100 Jahre nach der Flucht: Irene Bomblats bewegendes Schicksal in Soltau

Ein Collage-Bild mit Menschen und Flugzeugen.

100 Jahre nach der Flucht: Irene Bomblats bewegendes Schicksal in Soltau

Lauter Fluchtgeschichten, die in Soltau enden

Am Freitag wird Irene Bomblat in Soltau 100 Jahre alt – als Mädchen erlebte sie die Zwangsumsiedlung der Baltendeutschen: Ausstellung beleuchtet solche Schicksale

Eine neue Ausstellung in Soltau erzählt die persönlichen Geschichten von Geflüchteten, die über die Jahrzehnte in der Region eine neue Heimat fanden. Unter dem Titel „Sieh mich an – Das Gesicht der Flucht“ kommen Überlebende des Zweiten Weltkriegs, der Balkankriege und jüngerer Konflikte zu Wort. Zu den Stimmen gehört auch Irene Bomblat, eine 100-jährige Frau, die als Jugendliche aus Lettland floh und später in der Region sesshaft wurde.

Irene Bomblat wurde 1925 in Riga geboren und feiert am 28. November 2025 ihren 100. Geburtstag in Soltau. Ihr Leben war von Vertreibung während des Krieges geprägt: Dreimal musste sie fliehen, bevor sie in Sicherheit war. Zuerst gelangte sie nach Gotenhafen, dann in den Warthegau und später nach Wörlitz. Schließlich überquerte sie die „grüne Grenze“ in die westdeutschen Gebiete und fand bei Verwandten in Schneverdingen Unterschlupf.
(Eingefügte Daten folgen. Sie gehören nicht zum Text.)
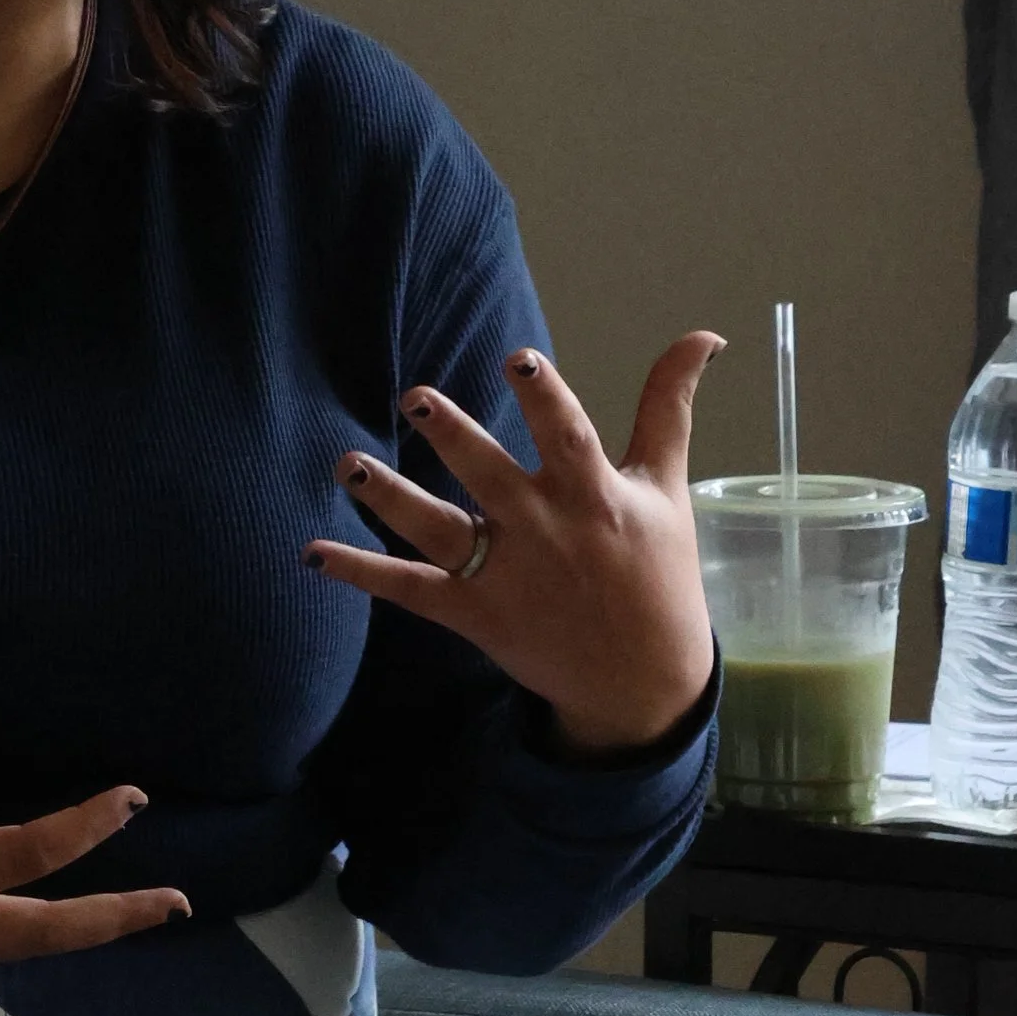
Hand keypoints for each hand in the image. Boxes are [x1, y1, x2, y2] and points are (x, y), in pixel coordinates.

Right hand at [0, 697, 191, 1012]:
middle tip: (178, 903)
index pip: (18, 856)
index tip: (131, 800)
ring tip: (139, 910)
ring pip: (25, 944)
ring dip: (86, 927)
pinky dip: (42, 928)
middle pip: (45, 932)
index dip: (81, 828)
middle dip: (114, 917)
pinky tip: (53, 913)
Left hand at [309, 335, 722, 756]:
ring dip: (389, 498)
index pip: (568, 437)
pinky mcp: (476, 615)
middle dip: (453, 436)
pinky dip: (362, 572)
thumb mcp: (666, 487)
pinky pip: (410, 590)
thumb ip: (669, 408)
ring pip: (440, 531)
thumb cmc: (657, 570)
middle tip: (414, 396)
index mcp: (595, 496)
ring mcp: (507, 576)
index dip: (544, 398)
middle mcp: (546, 532)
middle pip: (490, 477)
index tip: (518, 360)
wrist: (644, 681)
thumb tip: (703, 334)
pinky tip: (313, 552)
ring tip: (346, 463)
Die Wanderausstellung versammelt Biografien von Menschen, deren Leben durch Flucht geprägt wurde, und bietet so eine lokale Perspektive auf globale Krisen. Besucher können direkt von Betroffenen wie Bomblat hören, deren Weg die Kämpfe vieler widerspiegelt, die in Soltau Schutz suchten. Das Museum hat noch keine Details zu allen Teilnehmenden oder deren aktuellem Verbleib veröffentlicht.